Characterizing the Brains of People Who Retain Cognitive Function into Late Life

What distinguishes the brains and biochemistry of people who retain good cognitive function into late life? That question provokes studies such as the one noted here, in which researchers assess structural and biochemical differences between older people with good cognitive function versus those on the more usual declining trajectory. It remains a matter for hypothesis and discussion as to how exactly cognitive function is maintained in only some individuals, in apparent opposition to the mechanisms of aging and their effects on the integrity of the brain. Gathering data remains an important activity at this stage of research.

Some individuals, often designated as superagers, can reach late life with the memory function of individuals 30 years younger. Previous neuroimaging studies have shown that superagers have larger hippocampal volumes, thicker anterior cingulate cortices, and slower cortical atrophy than do typical older adults. Previous studies also explored the association between superager status and some lifestyle factors, such as satisfaction with social relationships. However, most studies had small sample sizes and were cross-sectional in nature, hindering distinction between long-standing structural differences and differential atrophy rates in superageing brains compared with normal ageing brains.

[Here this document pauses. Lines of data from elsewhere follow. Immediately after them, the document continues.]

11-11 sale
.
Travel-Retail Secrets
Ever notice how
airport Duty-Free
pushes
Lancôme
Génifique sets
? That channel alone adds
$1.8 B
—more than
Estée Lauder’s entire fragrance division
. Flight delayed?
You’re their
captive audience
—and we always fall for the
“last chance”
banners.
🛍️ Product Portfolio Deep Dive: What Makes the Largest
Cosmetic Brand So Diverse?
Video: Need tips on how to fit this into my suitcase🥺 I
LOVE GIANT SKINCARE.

One approach to obtaining larger samples of deeply phenotyped (a cohort of participants with a rich set of different variables, including data for clinical history, lifestyle, neuroimaging data, etc) superagers with longitudinal data is to investigate large longitudinal ageing cohorts. We applied this approach to the Vallecas Project longitudinal study aiming, first, to characterise superagers' cerebral grey matter volume, cross-sectionally and longitudinally, relative to that of age-matched typical older adults; and second, to apply machine learning to identify which demographic, lifestyle, and clinical variables are the greatest differentiating factors between superagers and typical older adults.

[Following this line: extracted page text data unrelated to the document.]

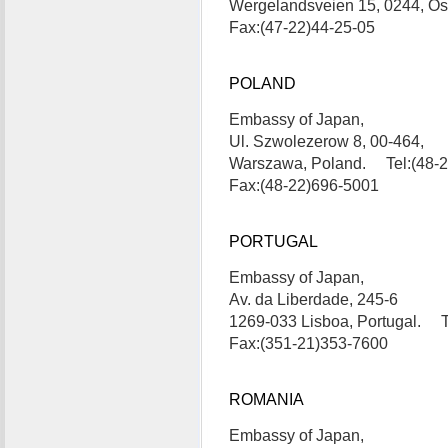
Wergelandsveien 15, 0244, Os
Fax:(47-22)44-25-05
POLAND
Embassy of Japan,
Ul. Szwolezerow 8, 00-464,
Warszawa, Poland. Tel:(48-
Fax:(48-22)696-5001
PORTUGAL
Embassy of Japan,
Av. da Liberdade, 245-6
1269-033 Lisboa, Portugal. T
Fax:(351-21)353-7600
ROMANIA
Embassy of Japan,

We included 64 superagers (mean age 81.9 years) and 55 typical older adults (82.4 years). The median number of follow-up visits was 5.0 for superagers and typical older adults. Superagers exhibited higher grey matter volume cross-sectionally in the medial temporal lobe, cholinergic forebrain, and motor thalamus. Longitudinally, superagers also showed slower total grey matter atrophy, particularly within the medial temporal lobe, than did typical older adults. A machine learning classification including 89 demographic, lifestyle, and clinical predictors showed that faster movement speed (despite no group differences in exercise frequency) and better mental health were the most differentiating factors for superagers. Similar concentrations of dementia blood biomarkers in superager and typical older adult groups suggest that group differences reflect inherent superager resistance to typical age-related memory loss.